The goal of the survey was to learn about the actual distribution of beliefs in the NLP community as well as sociological beliefs—what researchers think other researchers think. The survey was targeted at researchers who have published at least two NLP papers in the last three years. The questions cover six categories related to NLP research in particular, as well as artificial general intelligence (AGI) and social concerns; the team chose questions that are frequently discussed in the community and are subjects of public disagreement. In the results, the team found that a large majority of respondents think NLP research will have a positive impact on the future, and a narrow majority believes that recent progress in large language models (LLM) are significant steps toward AGI. According to the survey team:

By necessity, we are covering a subjectively chosen set of questions and reducing many complex issues into simplified scales, but we hope that the outcome can serve as a reference point for community discussion and for future surveys. This is not the final word in any debate, but we hope it will spark new discussions as an initial study of the range of positions people hold and ways in which the community may mis-model itself.

The survey questions covered the following categories:

• State of the Field: the role of industry and the near-term possibility of an “AI winter”
• Scale, Inductive Bias, and Adjacent Fields: whether large scale is sufficient or if linguistic expertise is needed to solve NLP problems
• AGI and Major Risks: if NLP research is making progress toward AGI and if AGI is a risk society
• Language Understanding: whether language models actually understand language
• Promising Research Programs: is NLP research on the right track?
• Ethics: if NLP has a positive impact and whether certain research areas are ethical

In addition to specifying whether they agreed with a question or not, the respondents were asked to predict what percentage of other respondents would agree with the question. The goal of collecting these meta-responses was to help researchers understand sociological beliefs, since mistaken sociological beliefs can “slow down communication and lead to wasted effort.”

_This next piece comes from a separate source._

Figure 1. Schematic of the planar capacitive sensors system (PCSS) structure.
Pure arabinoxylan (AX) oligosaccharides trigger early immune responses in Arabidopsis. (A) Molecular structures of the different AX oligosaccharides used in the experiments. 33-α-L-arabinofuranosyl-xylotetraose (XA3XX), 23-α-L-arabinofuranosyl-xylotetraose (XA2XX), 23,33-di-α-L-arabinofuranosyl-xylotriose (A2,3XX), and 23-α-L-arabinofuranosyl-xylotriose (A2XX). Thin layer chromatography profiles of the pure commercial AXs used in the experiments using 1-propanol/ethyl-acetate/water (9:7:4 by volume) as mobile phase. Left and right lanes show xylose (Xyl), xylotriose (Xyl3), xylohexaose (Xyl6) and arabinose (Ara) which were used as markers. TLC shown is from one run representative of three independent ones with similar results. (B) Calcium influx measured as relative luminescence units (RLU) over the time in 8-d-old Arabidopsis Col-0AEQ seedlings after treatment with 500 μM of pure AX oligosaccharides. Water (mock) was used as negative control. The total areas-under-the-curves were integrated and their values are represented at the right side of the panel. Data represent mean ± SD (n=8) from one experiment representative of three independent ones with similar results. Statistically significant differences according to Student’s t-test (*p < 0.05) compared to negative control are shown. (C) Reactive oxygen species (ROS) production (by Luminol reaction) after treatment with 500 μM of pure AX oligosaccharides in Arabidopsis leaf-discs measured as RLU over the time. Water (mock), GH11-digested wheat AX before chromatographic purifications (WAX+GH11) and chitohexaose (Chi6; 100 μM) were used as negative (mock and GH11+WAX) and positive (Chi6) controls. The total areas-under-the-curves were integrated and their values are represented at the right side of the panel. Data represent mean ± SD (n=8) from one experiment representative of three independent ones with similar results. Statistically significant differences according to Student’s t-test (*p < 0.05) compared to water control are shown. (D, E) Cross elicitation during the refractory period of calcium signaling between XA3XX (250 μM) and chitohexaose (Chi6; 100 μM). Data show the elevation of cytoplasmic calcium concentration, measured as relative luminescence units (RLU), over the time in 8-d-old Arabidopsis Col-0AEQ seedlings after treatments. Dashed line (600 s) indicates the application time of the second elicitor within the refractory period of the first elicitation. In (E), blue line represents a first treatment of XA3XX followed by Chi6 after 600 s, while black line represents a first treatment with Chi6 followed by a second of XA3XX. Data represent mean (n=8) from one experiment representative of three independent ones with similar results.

Questions about the role of scaling AI models showed “striking mismatches” between what NLP researchers actually believe compared to what they think community beliefs are. Survey respondents estimated that nearly 50% of researchers would agree that scaling can solve “practically any” problem, and that less than 40% would agree that linguistic theory and expert design would be needed to solve important problems. However, in a Twitter thread highlighting some of the results, lead author Julian Michael pointed out:

Less than 20% of the field thinks that scaling up existing techniques will be enough to solve all applied NLP problems. A majority thinks that insights from linguistics or cognitive science will be an important part of future progress.

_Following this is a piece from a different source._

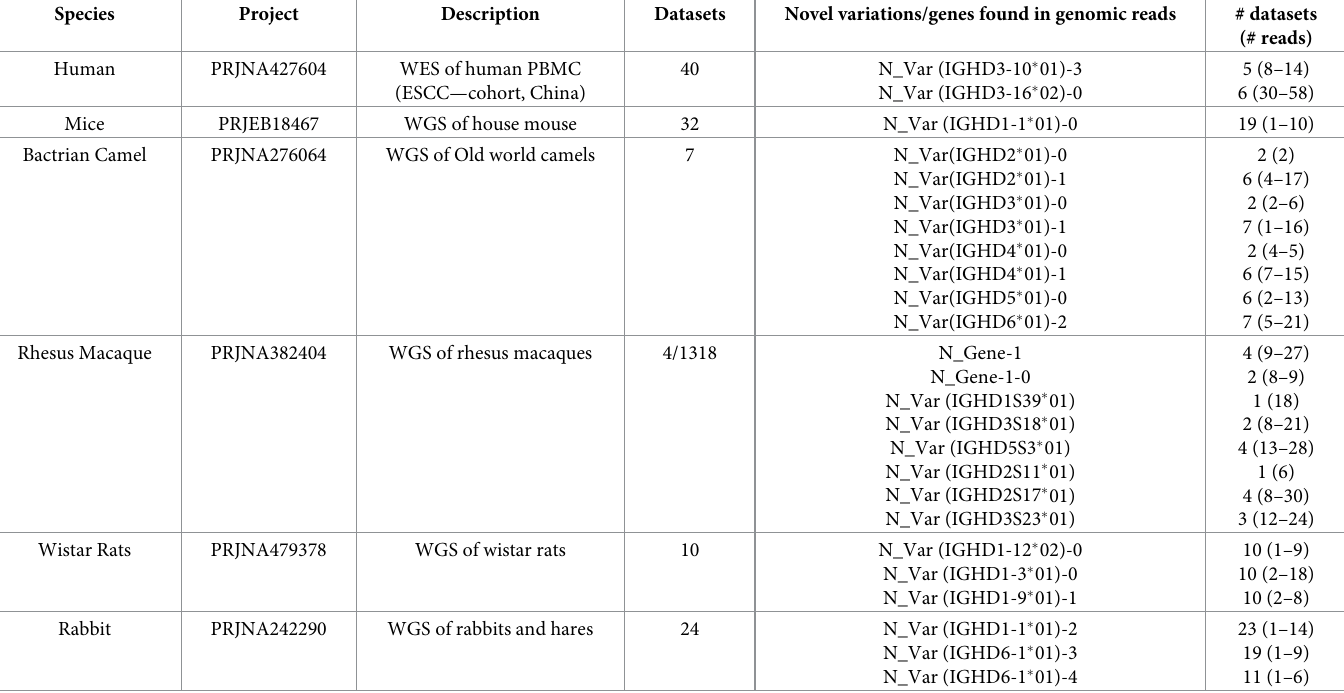
Table 5. Genomic data used for validating discovered D gene variations. The last column describes the number of datasets in which the novel sequences were found in genomic reads and the range of number of reads in which the sequences were found. For rhesus macaques, we chose only 4 datasets out of the 1318 in the NCBI project PRJNA382404 for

In a Hacker News discussion about the limits of current AI technology, AI writer and researcher Gwern Branwen referred to the NLP survey results and defended scaling, saying:

AGI & scaling critics are still in the majority, despite posturing as an oppressed minority…If you believe in scaling, you are still in a small minority of researchers pursuing an unpopular and widely-criticized paradigm. (That it is still producing so many incredible results and appearing so dominant despite being so disliked and small is, IMO, to its credit and one of the best arguments for why new researchers should go into scaling – it is still underrated.)

While the survey paper contains charts and summaries of the data, the survey website notes that a web-based dashboard for exploring the results is “coming soon.”